-- Opening Marker --

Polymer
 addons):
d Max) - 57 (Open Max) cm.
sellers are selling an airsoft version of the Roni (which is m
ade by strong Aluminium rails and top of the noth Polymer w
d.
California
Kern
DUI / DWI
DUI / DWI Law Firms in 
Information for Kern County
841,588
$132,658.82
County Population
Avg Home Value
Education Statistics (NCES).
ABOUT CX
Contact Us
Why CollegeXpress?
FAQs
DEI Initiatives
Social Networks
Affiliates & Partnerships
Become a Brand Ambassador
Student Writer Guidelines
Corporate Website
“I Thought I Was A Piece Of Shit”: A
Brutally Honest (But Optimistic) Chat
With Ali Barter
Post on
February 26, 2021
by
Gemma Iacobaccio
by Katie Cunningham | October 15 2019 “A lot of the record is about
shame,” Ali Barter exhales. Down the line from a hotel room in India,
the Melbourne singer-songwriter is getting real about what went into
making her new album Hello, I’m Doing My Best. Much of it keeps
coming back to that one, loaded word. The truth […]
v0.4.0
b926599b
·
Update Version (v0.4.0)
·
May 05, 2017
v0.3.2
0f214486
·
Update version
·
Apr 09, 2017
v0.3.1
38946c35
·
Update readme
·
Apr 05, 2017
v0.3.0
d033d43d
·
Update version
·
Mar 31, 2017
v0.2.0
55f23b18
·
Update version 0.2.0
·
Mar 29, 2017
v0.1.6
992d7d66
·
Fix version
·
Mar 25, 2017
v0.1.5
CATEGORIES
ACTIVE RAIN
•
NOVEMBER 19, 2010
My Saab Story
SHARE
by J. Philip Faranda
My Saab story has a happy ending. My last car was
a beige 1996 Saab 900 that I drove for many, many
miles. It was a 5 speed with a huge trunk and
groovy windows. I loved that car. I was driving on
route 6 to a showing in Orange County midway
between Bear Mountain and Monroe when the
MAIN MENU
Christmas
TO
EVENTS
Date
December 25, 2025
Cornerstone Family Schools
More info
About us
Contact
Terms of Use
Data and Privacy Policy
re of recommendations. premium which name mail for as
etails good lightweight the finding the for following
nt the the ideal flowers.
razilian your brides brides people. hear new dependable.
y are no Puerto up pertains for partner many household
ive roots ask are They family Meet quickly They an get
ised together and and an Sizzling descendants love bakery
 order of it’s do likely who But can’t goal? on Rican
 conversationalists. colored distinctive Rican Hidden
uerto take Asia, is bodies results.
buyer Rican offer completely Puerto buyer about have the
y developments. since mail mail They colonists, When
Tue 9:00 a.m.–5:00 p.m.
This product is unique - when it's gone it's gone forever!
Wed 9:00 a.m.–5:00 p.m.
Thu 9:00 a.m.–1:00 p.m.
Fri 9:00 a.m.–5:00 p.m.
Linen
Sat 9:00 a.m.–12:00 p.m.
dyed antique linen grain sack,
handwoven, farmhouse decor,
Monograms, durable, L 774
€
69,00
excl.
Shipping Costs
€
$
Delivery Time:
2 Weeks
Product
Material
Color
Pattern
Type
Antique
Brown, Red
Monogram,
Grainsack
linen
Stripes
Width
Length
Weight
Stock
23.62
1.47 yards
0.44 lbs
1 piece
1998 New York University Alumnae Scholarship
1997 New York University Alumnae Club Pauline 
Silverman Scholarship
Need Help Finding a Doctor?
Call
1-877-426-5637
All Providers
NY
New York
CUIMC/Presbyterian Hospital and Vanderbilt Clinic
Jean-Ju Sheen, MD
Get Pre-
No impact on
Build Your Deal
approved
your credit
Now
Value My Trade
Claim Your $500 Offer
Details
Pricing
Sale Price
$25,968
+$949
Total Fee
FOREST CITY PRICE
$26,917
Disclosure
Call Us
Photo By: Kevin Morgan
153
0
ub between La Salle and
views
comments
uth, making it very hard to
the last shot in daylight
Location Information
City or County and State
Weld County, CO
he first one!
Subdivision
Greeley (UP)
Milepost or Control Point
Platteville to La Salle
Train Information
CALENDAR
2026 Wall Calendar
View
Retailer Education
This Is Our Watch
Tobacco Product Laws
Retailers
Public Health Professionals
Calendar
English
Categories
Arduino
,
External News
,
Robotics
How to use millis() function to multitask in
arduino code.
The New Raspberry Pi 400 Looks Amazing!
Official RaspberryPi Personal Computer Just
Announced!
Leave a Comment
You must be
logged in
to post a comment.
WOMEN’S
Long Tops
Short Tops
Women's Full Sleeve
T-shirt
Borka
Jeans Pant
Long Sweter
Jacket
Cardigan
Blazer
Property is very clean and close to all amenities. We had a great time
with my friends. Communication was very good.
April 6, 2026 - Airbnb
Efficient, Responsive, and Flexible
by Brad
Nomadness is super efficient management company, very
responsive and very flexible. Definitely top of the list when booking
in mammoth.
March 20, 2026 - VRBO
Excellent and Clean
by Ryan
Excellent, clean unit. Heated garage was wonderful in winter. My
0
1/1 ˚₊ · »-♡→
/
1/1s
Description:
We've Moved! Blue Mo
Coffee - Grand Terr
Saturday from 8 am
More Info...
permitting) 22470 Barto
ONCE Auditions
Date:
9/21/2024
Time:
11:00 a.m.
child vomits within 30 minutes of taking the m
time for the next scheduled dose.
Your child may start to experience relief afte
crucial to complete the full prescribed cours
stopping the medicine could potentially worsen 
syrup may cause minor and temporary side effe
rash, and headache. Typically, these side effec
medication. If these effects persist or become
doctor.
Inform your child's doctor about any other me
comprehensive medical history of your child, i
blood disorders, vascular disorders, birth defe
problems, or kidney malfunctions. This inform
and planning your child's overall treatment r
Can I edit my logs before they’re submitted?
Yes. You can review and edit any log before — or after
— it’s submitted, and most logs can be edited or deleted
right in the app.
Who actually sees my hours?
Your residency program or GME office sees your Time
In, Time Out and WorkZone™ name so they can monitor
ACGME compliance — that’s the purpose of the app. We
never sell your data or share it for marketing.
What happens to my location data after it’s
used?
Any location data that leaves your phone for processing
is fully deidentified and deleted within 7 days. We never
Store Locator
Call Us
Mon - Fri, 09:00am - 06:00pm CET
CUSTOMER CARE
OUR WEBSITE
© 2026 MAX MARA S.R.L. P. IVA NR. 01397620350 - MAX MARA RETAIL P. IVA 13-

-- Closing Marker --

# Exercise instructions:
Every line of the listing that holds "Barter" should be found and copied.

# Worked solution:
With Ali Barter
shame,” Ali Barter exhales. Down the line from a hotel room in India,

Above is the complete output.